[Saved entries]

========================

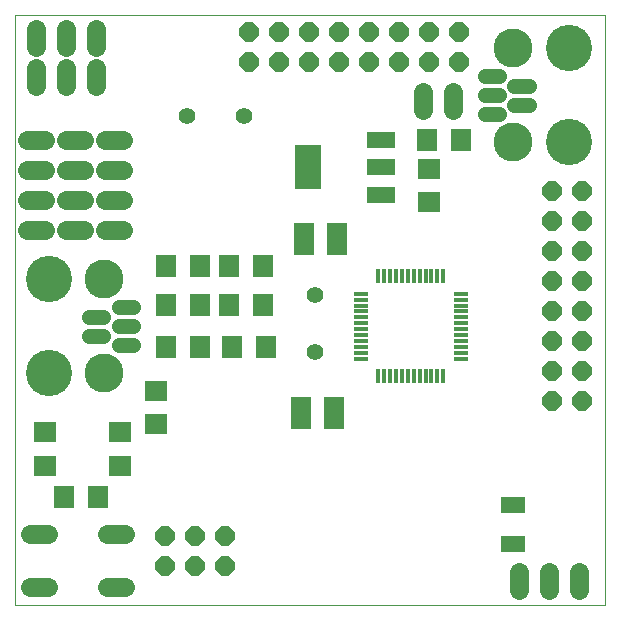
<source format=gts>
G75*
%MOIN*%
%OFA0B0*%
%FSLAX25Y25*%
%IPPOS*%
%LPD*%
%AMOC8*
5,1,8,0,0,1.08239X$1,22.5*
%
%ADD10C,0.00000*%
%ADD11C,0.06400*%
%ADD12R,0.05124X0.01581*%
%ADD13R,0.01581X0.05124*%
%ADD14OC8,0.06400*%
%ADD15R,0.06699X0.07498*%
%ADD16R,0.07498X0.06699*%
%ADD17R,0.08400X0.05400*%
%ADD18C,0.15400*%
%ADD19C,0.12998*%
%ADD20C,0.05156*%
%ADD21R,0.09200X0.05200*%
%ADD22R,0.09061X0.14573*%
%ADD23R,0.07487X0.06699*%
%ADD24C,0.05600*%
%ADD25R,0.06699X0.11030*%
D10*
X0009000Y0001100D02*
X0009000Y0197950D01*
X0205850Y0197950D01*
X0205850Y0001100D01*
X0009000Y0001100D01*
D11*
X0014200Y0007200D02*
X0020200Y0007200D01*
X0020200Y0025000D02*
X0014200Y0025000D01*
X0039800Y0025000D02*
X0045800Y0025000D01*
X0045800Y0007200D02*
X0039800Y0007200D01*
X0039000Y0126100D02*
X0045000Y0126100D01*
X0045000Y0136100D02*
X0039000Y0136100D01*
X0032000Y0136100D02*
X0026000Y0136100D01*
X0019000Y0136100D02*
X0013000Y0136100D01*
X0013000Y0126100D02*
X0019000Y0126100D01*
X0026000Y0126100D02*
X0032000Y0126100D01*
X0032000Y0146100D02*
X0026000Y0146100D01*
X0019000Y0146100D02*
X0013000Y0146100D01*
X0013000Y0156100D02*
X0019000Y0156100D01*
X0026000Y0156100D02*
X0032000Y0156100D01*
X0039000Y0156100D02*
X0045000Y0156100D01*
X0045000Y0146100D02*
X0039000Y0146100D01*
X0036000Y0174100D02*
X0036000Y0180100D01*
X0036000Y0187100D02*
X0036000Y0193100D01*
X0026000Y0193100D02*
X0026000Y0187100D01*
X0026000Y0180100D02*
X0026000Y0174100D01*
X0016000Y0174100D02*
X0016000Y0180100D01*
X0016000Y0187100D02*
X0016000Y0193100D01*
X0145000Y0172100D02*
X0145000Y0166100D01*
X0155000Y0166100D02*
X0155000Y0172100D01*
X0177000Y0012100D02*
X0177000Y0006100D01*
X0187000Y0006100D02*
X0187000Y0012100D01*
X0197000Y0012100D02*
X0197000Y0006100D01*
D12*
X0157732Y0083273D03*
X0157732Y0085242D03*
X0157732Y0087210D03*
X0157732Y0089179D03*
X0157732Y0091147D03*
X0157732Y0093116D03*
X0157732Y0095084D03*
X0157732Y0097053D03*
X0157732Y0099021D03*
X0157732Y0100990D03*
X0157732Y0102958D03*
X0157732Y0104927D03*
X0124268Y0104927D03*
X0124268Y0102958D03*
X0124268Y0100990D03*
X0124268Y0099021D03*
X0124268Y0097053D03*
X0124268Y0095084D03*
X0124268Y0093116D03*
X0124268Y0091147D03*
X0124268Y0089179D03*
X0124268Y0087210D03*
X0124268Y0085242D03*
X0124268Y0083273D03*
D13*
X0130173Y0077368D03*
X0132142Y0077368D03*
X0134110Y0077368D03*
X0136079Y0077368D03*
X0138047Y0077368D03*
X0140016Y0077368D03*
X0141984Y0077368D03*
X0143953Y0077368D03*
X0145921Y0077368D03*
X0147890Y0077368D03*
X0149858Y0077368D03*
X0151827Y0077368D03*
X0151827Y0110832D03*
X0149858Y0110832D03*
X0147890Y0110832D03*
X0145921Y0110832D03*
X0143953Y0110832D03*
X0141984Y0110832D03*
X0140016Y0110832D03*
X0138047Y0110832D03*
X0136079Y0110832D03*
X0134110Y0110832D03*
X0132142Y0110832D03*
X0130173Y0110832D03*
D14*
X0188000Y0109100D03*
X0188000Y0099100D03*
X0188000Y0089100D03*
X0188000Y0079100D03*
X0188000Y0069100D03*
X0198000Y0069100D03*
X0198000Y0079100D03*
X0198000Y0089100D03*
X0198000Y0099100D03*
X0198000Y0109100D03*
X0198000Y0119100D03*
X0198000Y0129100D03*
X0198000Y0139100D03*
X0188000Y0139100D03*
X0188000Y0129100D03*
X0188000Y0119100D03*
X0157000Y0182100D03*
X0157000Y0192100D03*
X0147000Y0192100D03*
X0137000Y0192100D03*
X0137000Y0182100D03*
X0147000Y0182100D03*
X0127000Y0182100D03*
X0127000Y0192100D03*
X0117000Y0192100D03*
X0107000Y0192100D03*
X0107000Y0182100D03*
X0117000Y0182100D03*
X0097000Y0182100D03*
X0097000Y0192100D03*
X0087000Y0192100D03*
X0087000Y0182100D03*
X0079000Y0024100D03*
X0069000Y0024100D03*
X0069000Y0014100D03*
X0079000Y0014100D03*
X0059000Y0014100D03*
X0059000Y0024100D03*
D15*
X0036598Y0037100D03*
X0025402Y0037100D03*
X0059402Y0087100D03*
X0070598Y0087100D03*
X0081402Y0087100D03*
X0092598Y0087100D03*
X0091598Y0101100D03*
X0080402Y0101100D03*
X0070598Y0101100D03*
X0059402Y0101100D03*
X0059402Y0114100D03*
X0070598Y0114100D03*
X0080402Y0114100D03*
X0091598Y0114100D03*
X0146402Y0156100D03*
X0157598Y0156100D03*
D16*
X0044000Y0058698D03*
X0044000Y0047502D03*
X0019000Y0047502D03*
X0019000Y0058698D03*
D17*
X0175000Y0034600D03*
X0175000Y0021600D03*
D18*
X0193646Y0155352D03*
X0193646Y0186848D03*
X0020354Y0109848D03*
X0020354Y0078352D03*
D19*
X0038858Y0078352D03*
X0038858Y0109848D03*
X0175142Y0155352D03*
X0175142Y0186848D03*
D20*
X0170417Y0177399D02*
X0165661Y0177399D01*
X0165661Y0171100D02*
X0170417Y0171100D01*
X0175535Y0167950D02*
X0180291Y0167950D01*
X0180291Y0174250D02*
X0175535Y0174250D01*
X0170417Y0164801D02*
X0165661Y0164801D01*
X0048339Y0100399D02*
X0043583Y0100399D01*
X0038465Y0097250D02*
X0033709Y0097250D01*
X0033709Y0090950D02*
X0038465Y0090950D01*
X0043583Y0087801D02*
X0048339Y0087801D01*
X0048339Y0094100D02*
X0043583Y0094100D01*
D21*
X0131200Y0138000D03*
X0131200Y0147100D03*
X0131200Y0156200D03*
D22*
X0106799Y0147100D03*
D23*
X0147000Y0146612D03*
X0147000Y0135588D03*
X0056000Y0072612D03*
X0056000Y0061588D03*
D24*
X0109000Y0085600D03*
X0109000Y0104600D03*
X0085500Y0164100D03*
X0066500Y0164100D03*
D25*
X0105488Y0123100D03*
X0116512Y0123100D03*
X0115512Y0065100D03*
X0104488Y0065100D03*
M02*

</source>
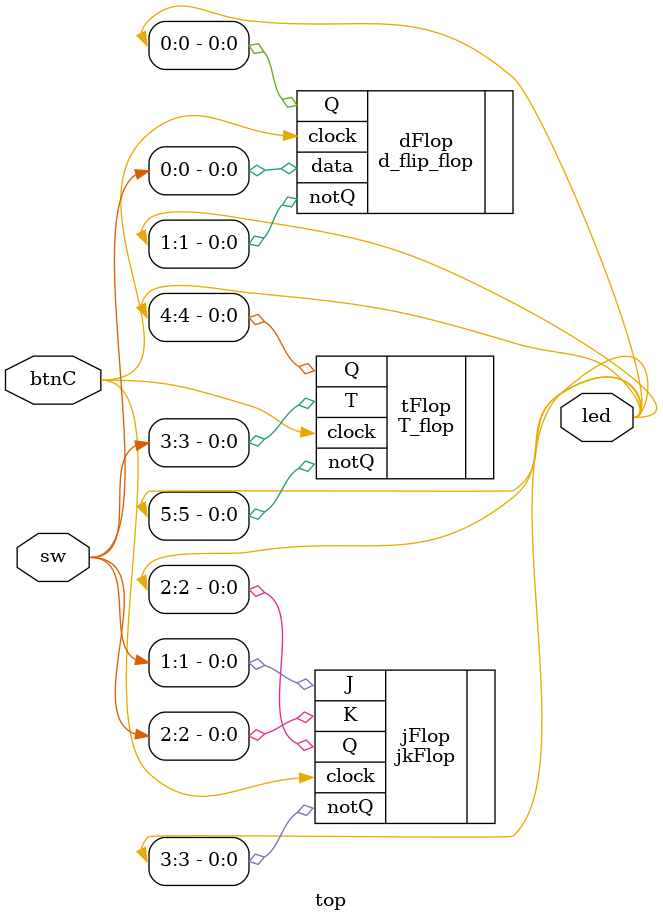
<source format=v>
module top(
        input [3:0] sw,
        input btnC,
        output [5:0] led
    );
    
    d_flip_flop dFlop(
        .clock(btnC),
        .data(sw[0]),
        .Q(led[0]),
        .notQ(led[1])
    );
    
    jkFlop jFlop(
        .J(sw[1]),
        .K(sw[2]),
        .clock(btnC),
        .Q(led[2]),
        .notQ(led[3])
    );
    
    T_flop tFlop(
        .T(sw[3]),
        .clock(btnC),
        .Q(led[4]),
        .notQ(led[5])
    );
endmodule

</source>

========================

YOUR GOAL >>
Count each line above in which the string "source" appears, then state only the total.

RESULT FOR THIS EXERCISE >>
4